Due to the era when these scores were recorded, nearly half of the music masters have been lost, so the scores had to be reconstructed and restored from the best available sources, mainly the Music and Effects tracks as well as monaural ¼″ tapes.

The score for Challenge to Lassie was composed by André Previn. The music-and-effects tracks from Challenge to Lassie supplied by the studio were missing approximately 10 minutes of the score. In order to provide the most complete listening experience of this early Previn effort, FSM has taken these missing tracks directly from the film, incorporated in chronological film order along with the music-and-effects tracks.

Track listing for Challenge to Lassie (Disc 4)

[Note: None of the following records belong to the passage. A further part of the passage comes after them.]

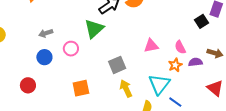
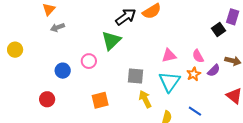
gray arrow: (46, 33) -> (57, 27), moved
purple semicircle: (195, 62) -> (214, 70), turned 144
gray square: (117, 65) -> (136, 76), turned 30
cyan triangle: (159, 84) -> (169, 82), moved

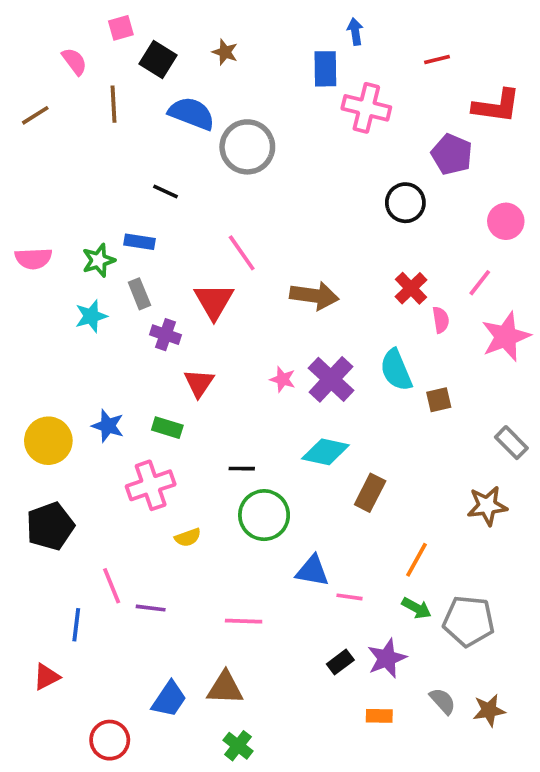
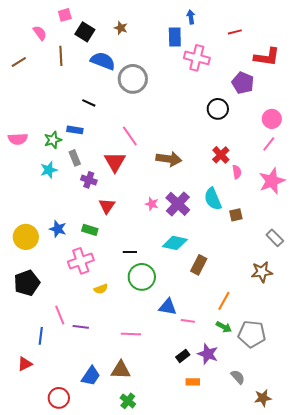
pink line: (480, 283) -> (269, 144), moved
purple star: (387, 658) -> (208, 354), turned -30
brown star: (489, 710) -> (263, 398), moved
orange rectangle: (379, 716) -> (193, 382), moved

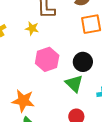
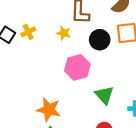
black circle: (83, 62) -> (100, 40), moved

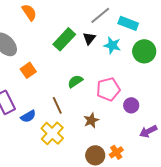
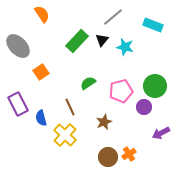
cyan rectangle: (128, 23) -> (153, 25), moved
green circle: (144, 51) -> (155, 86), moved
blue semicircle: (28, 116) -> (41, 118), turned 105

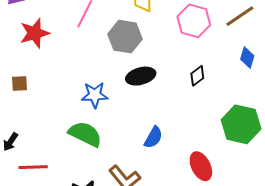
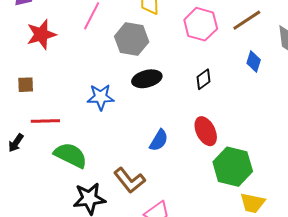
green hexagon: (241, 124) -> (233, 167), moved
green semicircle: (85, 134) -> (71, 155), moved
red ellipse: (201, 166) -> (206, 131), moved
red line: (33, 167) -> (45, 121), moved

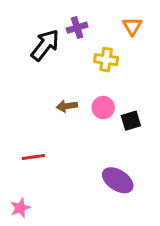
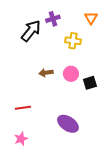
purple ellipse: (118, 180) -> (68, 124), moved
pink star: (20, 208) -> (21, 139), moved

1. Main Title and Foreword* – 1:26
2. Market Day* – 0:48
3. Lassie's First Love* – 1:10
4. First Lesson* – 0:29
5. Sheep Herding*/Jock and the Flock* – 2:41
6. You've Trained Her Well* – 0:24
7. There's My Bonnie* – 0:38
8. Jock Is Attacked* – 1:17
9. After the Fight*† – 0:44
10. Graveyard Lassie* – 0:20
11. John Sans Pants* – 0:44
12. Complaining Neighbors* – 1:03
13. The Journey*/Lassie's Last Lap* – 4:11
14. Lassoed Lassie* – 1:05
15. No Exit* – 0:48
16. Cornered Collie*† – 0:20
17. Down the Cliffs*/Here's Lassie*† – 2:09
18. I Cannot Apologize*† – 0:47
19. Laugh After Laugh*† & End Title*/End Cast – 1:18

Contains Sound Effects

†Contains Dialogue

Total Time: 23:04

==Reception==
According to MGM records the film earned $850,000 in the US and Canada and $330,000 overseas resulting in a loss to the studio of $156,000.

==Home media==
Challenge to Lassie was released to VHS on July 15, 1997, as part of the Lassie Collection series. It featured Geraldine Brooks on the cover with Lassie and was in a clamshell case. A second VHS version was released on September 1, 1998, featuring Donald Crisp and Lassie on the cover and in a standard slipcover case.